* **Job item**: From the entries provided below, copy each line that contains the word "вопросы".

[Stored data entries]

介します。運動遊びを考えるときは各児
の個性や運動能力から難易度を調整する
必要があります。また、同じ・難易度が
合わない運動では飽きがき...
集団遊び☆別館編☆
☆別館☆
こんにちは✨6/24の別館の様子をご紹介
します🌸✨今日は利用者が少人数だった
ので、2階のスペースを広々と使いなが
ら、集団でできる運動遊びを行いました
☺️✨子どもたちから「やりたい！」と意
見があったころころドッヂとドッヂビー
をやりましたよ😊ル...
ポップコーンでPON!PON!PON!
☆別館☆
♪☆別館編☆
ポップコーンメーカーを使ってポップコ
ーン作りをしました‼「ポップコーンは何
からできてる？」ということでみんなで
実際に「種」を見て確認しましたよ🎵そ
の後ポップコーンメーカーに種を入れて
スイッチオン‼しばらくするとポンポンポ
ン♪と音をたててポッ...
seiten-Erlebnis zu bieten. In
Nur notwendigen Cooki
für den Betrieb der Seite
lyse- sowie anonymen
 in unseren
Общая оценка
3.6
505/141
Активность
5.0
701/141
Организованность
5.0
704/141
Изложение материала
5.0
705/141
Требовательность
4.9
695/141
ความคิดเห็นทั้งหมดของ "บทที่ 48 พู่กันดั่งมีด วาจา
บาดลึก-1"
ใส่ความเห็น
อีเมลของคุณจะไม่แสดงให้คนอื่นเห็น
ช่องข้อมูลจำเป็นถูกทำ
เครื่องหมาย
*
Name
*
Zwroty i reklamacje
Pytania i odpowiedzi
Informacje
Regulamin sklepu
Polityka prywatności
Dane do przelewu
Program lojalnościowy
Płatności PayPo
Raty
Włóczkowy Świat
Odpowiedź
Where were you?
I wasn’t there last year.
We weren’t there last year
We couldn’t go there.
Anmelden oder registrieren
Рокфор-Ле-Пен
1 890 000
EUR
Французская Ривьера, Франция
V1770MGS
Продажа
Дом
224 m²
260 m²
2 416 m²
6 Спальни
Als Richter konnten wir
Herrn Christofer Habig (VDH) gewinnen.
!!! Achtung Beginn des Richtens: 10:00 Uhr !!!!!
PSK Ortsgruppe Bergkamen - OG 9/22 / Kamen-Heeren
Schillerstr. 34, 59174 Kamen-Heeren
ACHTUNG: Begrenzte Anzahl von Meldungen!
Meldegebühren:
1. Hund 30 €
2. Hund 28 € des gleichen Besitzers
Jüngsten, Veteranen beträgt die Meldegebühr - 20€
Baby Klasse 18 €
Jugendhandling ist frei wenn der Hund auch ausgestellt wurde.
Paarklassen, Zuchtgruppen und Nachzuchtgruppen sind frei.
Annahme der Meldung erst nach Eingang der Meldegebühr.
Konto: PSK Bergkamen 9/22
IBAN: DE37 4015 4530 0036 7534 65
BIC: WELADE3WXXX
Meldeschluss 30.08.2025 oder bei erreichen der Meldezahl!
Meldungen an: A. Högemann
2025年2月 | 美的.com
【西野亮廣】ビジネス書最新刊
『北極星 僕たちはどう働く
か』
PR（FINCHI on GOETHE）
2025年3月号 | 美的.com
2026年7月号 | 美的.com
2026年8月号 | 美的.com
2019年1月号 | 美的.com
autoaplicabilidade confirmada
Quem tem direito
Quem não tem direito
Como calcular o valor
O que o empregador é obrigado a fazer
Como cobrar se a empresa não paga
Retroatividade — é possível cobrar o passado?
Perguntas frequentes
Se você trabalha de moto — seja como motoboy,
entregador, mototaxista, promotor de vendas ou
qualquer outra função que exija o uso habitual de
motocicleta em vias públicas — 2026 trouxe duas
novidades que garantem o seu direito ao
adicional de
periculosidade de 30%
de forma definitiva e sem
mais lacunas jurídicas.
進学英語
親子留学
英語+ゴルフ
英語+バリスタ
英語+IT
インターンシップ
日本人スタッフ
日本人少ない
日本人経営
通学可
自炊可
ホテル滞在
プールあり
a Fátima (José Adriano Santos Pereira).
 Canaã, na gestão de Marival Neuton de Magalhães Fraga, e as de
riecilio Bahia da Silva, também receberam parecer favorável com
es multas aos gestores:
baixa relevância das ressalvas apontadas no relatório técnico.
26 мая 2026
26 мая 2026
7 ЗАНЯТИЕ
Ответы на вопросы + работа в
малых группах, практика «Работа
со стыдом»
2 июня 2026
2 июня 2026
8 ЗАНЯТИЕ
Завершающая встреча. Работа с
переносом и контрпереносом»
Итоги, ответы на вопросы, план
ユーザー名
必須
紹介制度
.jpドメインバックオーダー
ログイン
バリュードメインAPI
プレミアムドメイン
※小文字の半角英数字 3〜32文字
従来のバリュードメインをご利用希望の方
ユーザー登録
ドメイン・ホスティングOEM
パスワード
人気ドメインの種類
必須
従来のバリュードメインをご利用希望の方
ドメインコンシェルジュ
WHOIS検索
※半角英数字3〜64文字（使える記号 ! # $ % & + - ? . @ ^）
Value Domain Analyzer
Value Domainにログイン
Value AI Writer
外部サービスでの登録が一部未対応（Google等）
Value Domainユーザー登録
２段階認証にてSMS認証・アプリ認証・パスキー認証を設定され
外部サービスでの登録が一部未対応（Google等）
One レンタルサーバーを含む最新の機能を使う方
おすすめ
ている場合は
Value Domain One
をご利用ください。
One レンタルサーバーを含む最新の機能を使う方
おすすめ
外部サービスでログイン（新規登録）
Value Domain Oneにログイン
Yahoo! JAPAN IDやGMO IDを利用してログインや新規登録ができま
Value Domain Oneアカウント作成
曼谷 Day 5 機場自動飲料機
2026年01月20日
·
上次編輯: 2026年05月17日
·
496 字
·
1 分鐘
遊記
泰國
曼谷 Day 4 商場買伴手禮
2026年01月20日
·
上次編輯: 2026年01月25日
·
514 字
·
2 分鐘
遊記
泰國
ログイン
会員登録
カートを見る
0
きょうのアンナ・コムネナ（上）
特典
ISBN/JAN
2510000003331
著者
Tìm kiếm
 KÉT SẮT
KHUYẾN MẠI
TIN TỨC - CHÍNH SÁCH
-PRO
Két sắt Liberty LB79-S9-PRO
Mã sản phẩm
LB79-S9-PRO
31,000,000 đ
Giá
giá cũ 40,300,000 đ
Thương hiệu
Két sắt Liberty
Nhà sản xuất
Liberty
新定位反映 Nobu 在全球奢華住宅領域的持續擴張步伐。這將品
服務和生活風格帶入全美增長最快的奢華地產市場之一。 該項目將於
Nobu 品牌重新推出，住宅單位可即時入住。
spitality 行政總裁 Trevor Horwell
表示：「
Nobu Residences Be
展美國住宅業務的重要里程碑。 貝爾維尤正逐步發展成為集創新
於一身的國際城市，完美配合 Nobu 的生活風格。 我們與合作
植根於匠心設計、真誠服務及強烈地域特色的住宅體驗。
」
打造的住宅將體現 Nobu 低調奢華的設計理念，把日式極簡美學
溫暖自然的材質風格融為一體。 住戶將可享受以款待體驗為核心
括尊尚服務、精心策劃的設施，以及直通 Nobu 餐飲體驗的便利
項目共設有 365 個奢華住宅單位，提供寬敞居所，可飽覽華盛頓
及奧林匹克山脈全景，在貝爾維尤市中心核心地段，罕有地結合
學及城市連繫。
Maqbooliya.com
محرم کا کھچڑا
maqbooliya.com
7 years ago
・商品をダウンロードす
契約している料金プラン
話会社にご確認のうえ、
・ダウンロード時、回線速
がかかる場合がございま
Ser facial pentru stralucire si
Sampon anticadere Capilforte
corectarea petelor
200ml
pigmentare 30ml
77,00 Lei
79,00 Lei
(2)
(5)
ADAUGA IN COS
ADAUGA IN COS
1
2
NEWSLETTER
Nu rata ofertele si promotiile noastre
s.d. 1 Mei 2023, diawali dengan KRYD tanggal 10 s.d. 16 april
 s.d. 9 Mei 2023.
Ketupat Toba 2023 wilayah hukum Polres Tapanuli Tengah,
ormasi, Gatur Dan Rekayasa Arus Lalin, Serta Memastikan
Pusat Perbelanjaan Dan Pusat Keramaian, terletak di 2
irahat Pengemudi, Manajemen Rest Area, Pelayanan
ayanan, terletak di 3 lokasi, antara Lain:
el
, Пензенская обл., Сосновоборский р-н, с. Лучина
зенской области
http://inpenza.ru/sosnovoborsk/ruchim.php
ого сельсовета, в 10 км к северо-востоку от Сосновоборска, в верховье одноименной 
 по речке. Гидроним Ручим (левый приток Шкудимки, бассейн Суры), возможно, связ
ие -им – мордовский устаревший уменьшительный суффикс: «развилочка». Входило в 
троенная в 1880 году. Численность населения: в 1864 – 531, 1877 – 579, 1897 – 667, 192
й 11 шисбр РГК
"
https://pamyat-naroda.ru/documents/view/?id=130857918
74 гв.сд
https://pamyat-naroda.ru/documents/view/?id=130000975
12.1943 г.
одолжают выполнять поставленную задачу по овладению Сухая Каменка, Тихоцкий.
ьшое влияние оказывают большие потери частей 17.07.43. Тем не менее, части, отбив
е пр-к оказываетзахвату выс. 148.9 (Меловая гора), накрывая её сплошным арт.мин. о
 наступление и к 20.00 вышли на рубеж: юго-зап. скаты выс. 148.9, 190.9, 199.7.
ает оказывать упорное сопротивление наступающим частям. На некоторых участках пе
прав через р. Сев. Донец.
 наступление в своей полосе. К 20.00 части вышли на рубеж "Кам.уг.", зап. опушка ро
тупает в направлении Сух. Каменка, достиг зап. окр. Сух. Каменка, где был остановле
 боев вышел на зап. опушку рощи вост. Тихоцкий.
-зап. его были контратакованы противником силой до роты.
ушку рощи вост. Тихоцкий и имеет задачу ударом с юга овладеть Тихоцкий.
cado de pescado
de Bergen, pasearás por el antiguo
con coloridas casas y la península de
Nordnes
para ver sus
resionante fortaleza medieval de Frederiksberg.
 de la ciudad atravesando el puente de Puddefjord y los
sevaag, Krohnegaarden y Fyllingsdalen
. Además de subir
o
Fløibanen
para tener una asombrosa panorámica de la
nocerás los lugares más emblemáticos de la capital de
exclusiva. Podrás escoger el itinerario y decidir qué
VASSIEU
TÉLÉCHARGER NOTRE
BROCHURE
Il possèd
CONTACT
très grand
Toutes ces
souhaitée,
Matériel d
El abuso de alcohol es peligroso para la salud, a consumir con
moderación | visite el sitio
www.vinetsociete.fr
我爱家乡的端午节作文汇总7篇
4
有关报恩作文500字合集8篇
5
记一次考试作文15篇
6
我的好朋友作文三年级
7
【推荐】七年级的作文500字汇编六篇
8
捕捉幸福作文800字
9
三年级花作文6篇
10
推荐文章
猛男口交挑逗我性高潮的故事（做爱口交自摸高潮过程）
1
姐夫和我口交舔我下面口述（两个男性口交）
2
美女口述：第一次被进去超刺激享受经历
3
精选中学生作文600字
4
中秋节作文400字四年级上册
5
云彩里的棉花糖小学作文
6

* **Answer to the exercise**:
Ответы на вопросы + работа в
Итоги, ответы на вопросы, план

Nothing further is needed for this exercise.